The evidence for this statement has been accumulating for more
than a century. Studies of benign hallucinatory experiences go back to
1886 and the early work of the Society for Psychical Research,
which suggested approximately 10% of the population had experienced at
least one hallucinatory episode in the course of their life. More
recent studies have validated these findings; the precise incidence
found varies with the nature of the episode and the criteria of
"hallucination" adopted, but the basic finding is now well-supported.
Non-celiac gluten sensitivity
There is tentative evidence of a relationship with non-celiac gluten sensitivity, the so-called "gluten psychosis".
Pathophysiology
Neuroanatomy
Hallucinations
are associated with structural and functional abnormalities in primary
and secondary sensory cortices. Reduced grey matter in regions of the superior temporal gyrus/middle temporal gyrus, including Broca's area,
is associated with auditory hallucinations as a trait, while acute
hallucinations are associated with increased activity in the same
regions along with the hippocampus, parahippocampus, and the right hemispheric homologue of Broca's area in the inferior frontal gyrus. Grey and white matter abnormalities in visual regions are associated with visual hallucinations in diseases such as Alzheimer's disease, further supporting the notion of dysfunction in sensory regions underlying hallucinations.
One proposed model of hallucinations posits that overactivity in
sensory regions, which is normally attributed to internal sources via
feedforward networks to the inferior frontal gyrus, is interpreted as
originating externally due to abnormal connectivity or functionality of
the feedforward network.[37]
This is supported by cognitive studies those with hallucinations, who
demonstrate abnormal attribution of self generated stimuli.
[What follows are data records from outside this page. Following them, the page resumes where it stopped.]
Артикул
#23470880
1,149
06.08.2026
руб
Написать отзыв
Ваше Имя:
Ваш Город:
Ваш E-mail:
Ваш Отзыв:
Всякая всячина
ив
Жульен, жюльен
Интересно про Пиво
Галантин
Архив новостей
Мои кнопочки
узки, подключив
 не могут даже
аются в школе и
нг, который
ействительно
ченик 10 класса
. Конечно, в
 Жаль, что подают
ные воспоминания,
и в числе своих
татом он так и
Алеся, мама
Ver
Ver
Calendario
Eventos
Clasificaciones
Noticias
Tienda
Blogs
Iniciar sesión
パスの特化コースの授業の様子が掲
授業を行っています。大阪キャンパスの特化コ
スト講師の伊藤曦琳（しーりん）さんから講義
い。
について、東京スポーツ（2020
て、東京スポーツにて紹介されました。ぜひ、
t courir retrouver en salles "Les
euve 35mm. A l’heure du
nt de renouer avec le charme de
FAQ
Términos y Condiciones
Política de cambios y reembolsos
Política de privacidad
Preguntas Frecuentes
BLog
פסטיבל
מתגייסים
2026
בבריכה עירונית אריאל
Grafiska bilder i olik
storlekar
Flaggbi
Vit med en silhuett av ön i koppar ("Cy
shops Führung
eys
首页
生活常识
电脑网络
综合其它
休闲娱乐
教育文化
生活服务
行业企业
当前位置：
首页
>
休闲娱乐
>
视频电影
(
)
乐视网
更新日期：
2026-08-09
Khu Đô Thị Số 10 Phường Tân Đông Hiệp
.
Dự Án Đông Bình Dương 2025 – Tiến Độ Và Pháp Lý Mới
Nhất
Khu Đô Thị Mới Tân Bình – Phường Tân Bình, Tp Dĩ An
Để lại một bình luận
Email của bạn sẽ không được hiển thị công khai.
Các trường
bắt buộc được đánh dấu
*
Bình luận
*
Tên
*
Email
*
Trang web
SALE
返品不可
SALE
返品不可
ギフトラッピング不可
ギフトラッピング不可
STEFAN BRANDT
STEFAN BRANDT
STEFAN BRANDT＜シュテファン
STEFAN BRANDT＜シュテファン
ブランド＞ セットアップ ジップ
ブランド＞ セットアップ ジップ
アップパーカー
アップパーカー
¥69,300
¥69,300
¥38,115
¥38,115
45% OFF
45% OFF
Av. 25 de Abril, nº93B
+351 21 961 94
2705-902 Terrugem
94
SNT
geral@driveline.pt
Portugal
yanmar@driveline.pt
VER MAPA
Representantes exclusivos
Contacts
Disruptions in thalamocortical circuitry may underlie the observed top down and bottom up dysfunction.
Thalamocortical circuits, composed of projections between thalamic and
cortical neurons and adjacent interneurons, underlie certain
electrophysical characteristics (gamma oscillations)
that are underlie sensory processing. Cortical inputs to thalamic
neurons enable attentional modulation of sensory neurons. Dysfunction in
sensory afferents, and abnormal cortical input may result in
pre-existing expectations modulating sensory experience, potentially
resulting in the generation of hallucinations. Hallucinations are
associated with less accurate sensory processing, and more intense
stimuli with less interference are necessary for accurate processing and
the appearance of gamma oscillations (called "gamma synchrony").
Hallucinations are also associated with the absence of reduction in P50
amplitude in response to the presentation of a second stimuli after an
initial stimulus; this is thought to represent failure to gate sensory
stimuli, and can be exacerbated by dopamine release agents.
Abnormal assignment of salience to stimuli may be one mechanism
of hallucinations. Dysfunctional dopamine signaling may lead to abnormal
top down regulation of sensory processing, allowing expectations to
distort sensory input.
Treatments
There
are few treatments for many types of hallucinations. However, for those
hallucinations caused by mental disease, a psychologist or psychiatrist
should be consulted, and treatment will be based on the observations of
those doctors. Antipsychotic and atypical antipsychotic medication may also be utilized to treat the illness if the symptoms are severe and cause significant distress.
For other causes of hallucinations there is no factual evidence to
support any one treatment is scientifically tested and proven. However,
abstaining from hallucinogenic
drugs, stimulant drugs, managing stress levels, living healthily, and
getting plenty of sleep can help reduce the prevalence of
hallucinations. In all cases of hallucinations, medical attention should
be sought out and informed of one's specific symptoms.
Epidemiology
One study from as early as 1895 reported a much higher figure,
with almost 39% of people reporting hallucinatory experiences, 27% of
which daytime hallucinations, mostly outside the context of illness or
drug use. From this survey, olfactory (smell) and gustatory (taste) hallucinations seem the most common in the general population.